Dopo l'inchiesta di Fanpage.it sugli appalti per la realizzazione degli ospedali Covid in Campania, il direttore generale dell'Asl Napoli 1 Centro, Ciro Vedoliva, risulta indagato in concorso per turbativa d'asta e frode in pubbliche forniture. Dura la reazione di Valeria Ciarambino, consigliere regionale e candidata per il Movimento 5 Stelle alle prossime Elezioni regionali in Campania, che si svolgeranno nel mese di settembre. "Con nuove gravissime ombre che si addensano, ancora una volta, sulla Asl Napoli 1 e un'indagine che vede coinvolto, con l'ipotesi di concorso in turbativa d'asta e frode in pubbliche forniture, il suo direttore generale Verdoliva, mi chiedo cosa ancora debba accadere perché il ministro Lamorgese (ministro dell'Interno, ndr) si decida a commissariare la principale Azienda sanitaria del Sud e del Paese" ha detto la Ciarambino.

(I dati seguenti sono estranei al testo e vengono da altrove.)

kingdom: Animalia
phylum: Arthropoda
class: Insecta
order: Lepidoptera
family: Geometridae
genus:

Nell'inchiesta è coinvolto anche il consigliere regionale Luca Cascone, che, come mostrato da Fanpage.it, anche non avendone nessuna qualifica, presentandosi come membro dell'unità di crisi o come uomo di SoReSa, ha partecipato ad incontri con varie aziende, trattando prezzi e forniture mediche.

"Da mesi, sul tavolo del ministro degli Interni giace la relazione della Commissione d'accesso, da noi richiesta e ottenuta oltre un anno fa, con risultanze gravissime sulla gestione della Asl Napoli 1 e a cui oggi va aggiunto quanto sta emergendo alla luce delle inchieste giornalistiche e giudiziarie sull'emergenza Covid. Si va dall'appalto lampo dei tamponi in un primo momento aggiudicato a un laboratorio che, senza alcuna autorizzazione, gia' effettuava da tempo quegli esami, a capitoli inquietanti che emergono ogni giorno sui tre ospedali modulari. Nella Campania che per difendersi dalla pandemia, sulla base elaborazioni dell'Anac, ha impiegato ben 204 milioni, più di una regione duramente colpita come il Veneto, ci ritroviamo al cospetto di una gestione della cosa pubblica del tutto singolare. Al di là di quanto accerteranno le inchieste giudiziarie – conclude la Ciarambino – resta un dato: 18 milioni dei soldi dei cittadini investiti in ospedali modulari inutilizzati e un'inchiesta della Procura con accuse gravissime. Questi, al momento, gli unici effetti della gestione dell'emergenza di Vincenzo De Luca".